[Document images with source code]
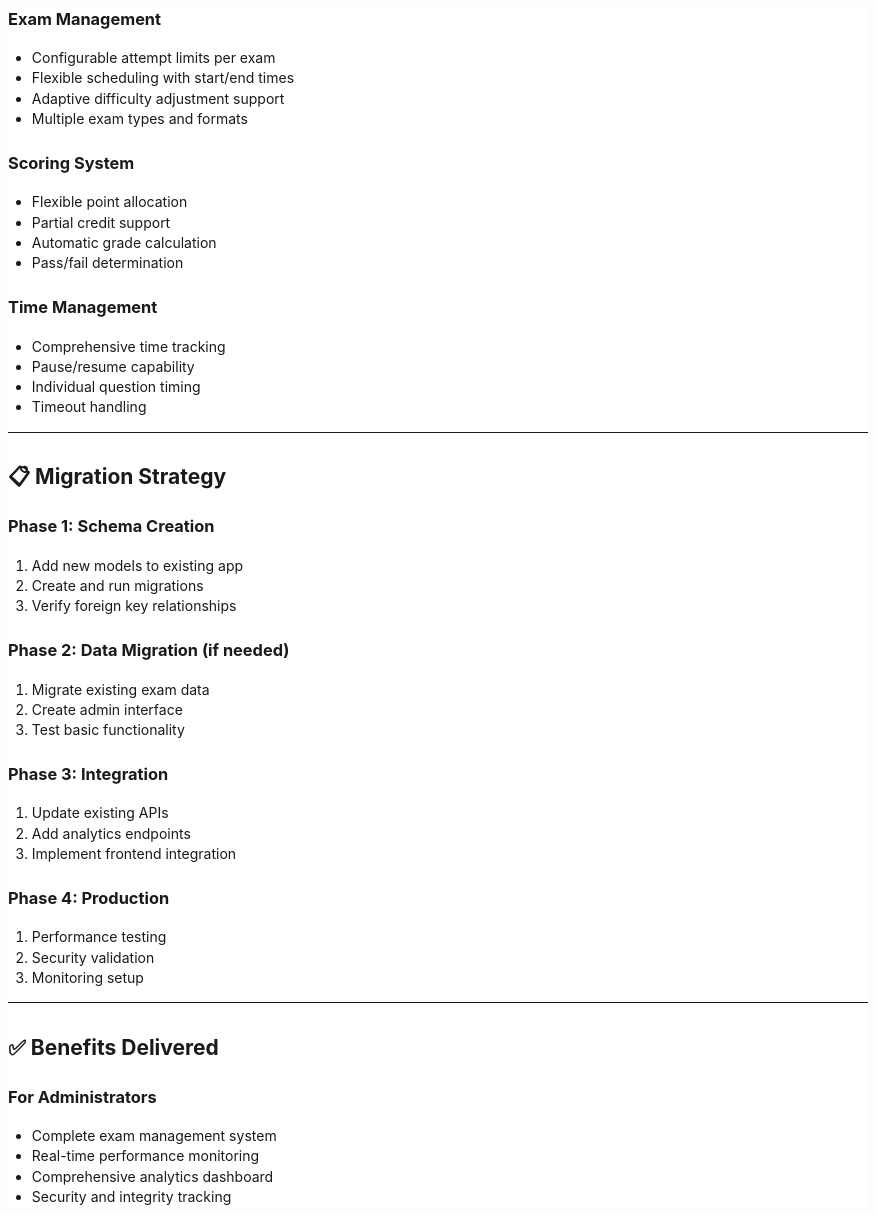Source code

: ### **Exam Management**
- Configurable attempt limits per exam
- Flexible scheduling with start/end times
- Adaptive difficulty adjustment support
- Multiple exam types and formats

### **Scoring System**
- Flexible point allocation
- Partial credit support
- Automatic grade calculation
- Pass/fail determination

### **Time Management**
- Comprehensive time tracking
- Pause/resume capability
- Individual question timing
- Timeout handling

---

## 📋 Migration Strategy

### **Phase 1: Schema Creation**
1. Add new models to existing app
2. Create and run migrations
3. Verify foreign key relationships

### **Phase 2: Data Migration** (if needed)
1. Migrate existing exam data
2. Create admin interface
3. Test basic functionality

### **Phase 3: Integration**
1. Update existing APIs
2. Add analytics endpoints
3. Implement frontend integration

### **Phase 4: Production**
1. Performance testing
2. Security validation
3. Monitoring setup

---

## ✅ Benefits Delivered

### **For Administrators**
- Complete exam management system
- Real-time performance monitoring
- Comprehensive analytics dashboard
- Security and integrity tracking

* _Directions_
Please output only the lines from the one holding "2. Security validation" to the end of the records, first and last included, exactly as they appear.

* _Task solution_
2. Security validation
3. Monitoring setup

---

## ✅ Benefits Delivered

### **For Administrators**
- Complete exam management system
- Real-time performance monitoring
- Comprehensive analytics dashboard
- Security and integrity tracking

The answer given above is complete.